Our time in Turkey is drawing to a close. At the end of this week we will set sail for Greece, turning the Euro2008 expedition westward. The first leg of this journey, Inshallah, will be a short ferry ride from the nearby town of Fethiye to the island of Rhodes. When Mary made our ferry reservation, the agent told her that we should pick up our tickets at the terminal a few days before sailing. Since there is a market in Fethiye on Tuesdays (horrors!) Herself thought today would be an auspicious day for a visit.
In recent installments of this series I have mentioned that we have been taking tour buses to various sites around the area: Patara, Xanthos, etc. This is not quite accurate. There is a small, private bus/taxi company operating in Kalkan that hauls tourists out to nearby sites and dumps them. We have been riding these buses. Unfortunately, they are relatively expensive, and operate on an inflexible schedule that leaves little time for sightseeing.
There is a bus to Fethiye today, but it departs Kalkan at 10:00 and doesn't leave Fethiye until 17:00 ― a full day for the shoppers. Did we really want to devote this many hours to this town, especially if our main objective was the collection of ferry tickets? What, we thought, do the locals do when they want to visit Fethiye? Surely there must be regular intercity buses that make the trip. We decided to hike up the hill to the bus station (the other advantage of the private buses is that they leave from downtown) to see if there were other options.
Well, it's Kalkan, so it was hot and humid. The bus station is not placed in a convenient location ― a mile out of town, up a long hill. I am (predictably) soaked through with sweat by the time we reach the white concrete bus station. A group of drivers sit on the front steps of the station. My heart sinks when I see the Kalkan tour bus company logo on the parked buses. We make our inquiries and they assert that their bus is the only one that goes to Fethiye today. This is unsatisfactory; it appears that we hiked in vain. Finally one of the men hitches a chair up beside me and offers a special deal. For 20 lira more than the tour bus rate, he will take us to Fethiye in a taxi, let us stay as long (or as little) as we want, then haul us home. It sounds better than the regular bus and waiting around in Fethiye for seven hours. We agree. He advises us to wait ten minutes to see if anyone else turns up who wants a ride to Fethiye, as this will reduce the fare.

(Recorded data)
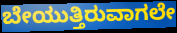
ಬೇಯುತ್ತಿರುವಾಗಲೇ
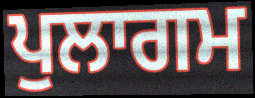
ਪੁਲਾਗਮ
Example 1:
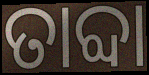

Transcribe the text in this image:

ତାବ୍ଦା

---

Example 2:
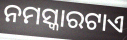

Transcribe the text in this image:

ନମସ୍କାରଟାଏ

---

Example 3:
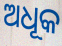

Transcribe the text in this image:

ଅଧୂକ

==

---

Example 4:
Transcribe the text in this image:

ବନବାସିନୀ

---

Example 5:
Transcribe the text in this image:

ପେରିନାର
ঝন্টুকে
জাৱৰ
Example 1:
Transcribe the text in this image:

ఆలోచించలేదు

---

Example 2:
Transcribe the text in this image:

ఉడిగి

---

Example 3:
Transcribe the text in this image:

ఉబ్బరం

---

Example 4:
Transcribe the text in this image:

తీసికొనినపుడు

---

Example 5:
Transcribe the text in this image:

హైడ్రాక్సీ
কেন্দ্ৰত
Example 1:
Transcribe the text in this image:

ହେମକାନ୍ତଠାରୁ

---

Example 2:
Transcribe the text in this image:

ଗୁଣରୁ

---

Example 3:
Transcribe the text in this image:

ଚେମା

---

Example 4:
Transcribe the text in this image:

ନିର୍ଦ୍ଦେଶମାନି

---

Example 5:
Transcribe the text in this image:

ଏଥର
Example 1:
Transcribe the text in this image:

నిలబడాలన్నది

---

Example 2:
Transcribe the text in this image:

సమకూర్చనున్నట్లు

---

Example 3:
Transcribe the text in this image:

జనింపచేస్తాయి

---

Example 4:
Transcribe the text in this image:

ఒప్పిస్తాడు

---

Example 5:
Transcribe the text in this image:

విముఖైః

...

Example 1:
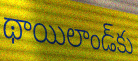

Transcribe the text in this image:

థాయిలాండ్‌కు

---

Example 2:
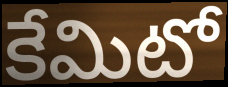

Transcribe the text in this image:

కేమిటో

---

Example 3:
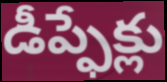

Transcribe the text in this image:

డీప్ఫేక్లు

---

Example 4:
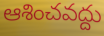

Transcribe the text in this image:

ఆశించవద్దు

List of tasks
A - Do these statements agree with the account of the Fethiye trip? (i) The ferry to Rhodes sails from Fethiye. (ii) The private buses leave from the bus station up the hill. (iii) The driver's taxi offer costs 20 lira more than the tour bus rate. Answer yes or no for each and quote the deciding words.
B - Which place names appear in the account of the Fethiye trip? List every one.
C - Resume the account of the Fethiye trip, starting right after its last sentence.

Task-by-task answers
A -
(i) Yes: "a short ferry ride from the nearby town of Fethiye to the island of Rhodes"
(ii) No: "the other advantage of the private buses is that they leave from downtown"
(iii) Yes: "For 20 lira more than the tour bus rate"

B - Turkey, Greece, Fethiye, Rhodes, Patara, Xanthos, Kalkan

C -
I am still suspicious. While we wait, I stroll around the far side of the building, and miracles and wonders, I discover the offices of several bus companies. I dodge into the Pammakule Bus company office. Yes, they run a bus to Fethiye every hour, but we've just missed it. The fare, however, is about the same as what our taxi driver has offered. We decide to keep our original arrangement, and when no one else turns up, set off for Fethiye.
Fethiye is a small city of about 60,000. It is built around a large harbor, and makes Kalkan look like rank amateurs when it comes to the tour boat industry. As we hike toward the ferry terminal, we pass acres of tour boats, sterns backed up to the sea wall. Fethiye has also positioned itself to capture the British tour industry. Harbor-side restaurants advertise Full English Breakfasts with “Tesco Bacon" and "Asda Sausage.” The real thing, not some cheap imitation.
We find our ferry company, and, much to our dismay, the woman we speak to is puzzled by our presence. It turns out that we didn't need to pick up any tickets. Our reservation sheet is all we need. Oh well, we were desperate to see Fethiye and tuck into some of that Asda Sausage.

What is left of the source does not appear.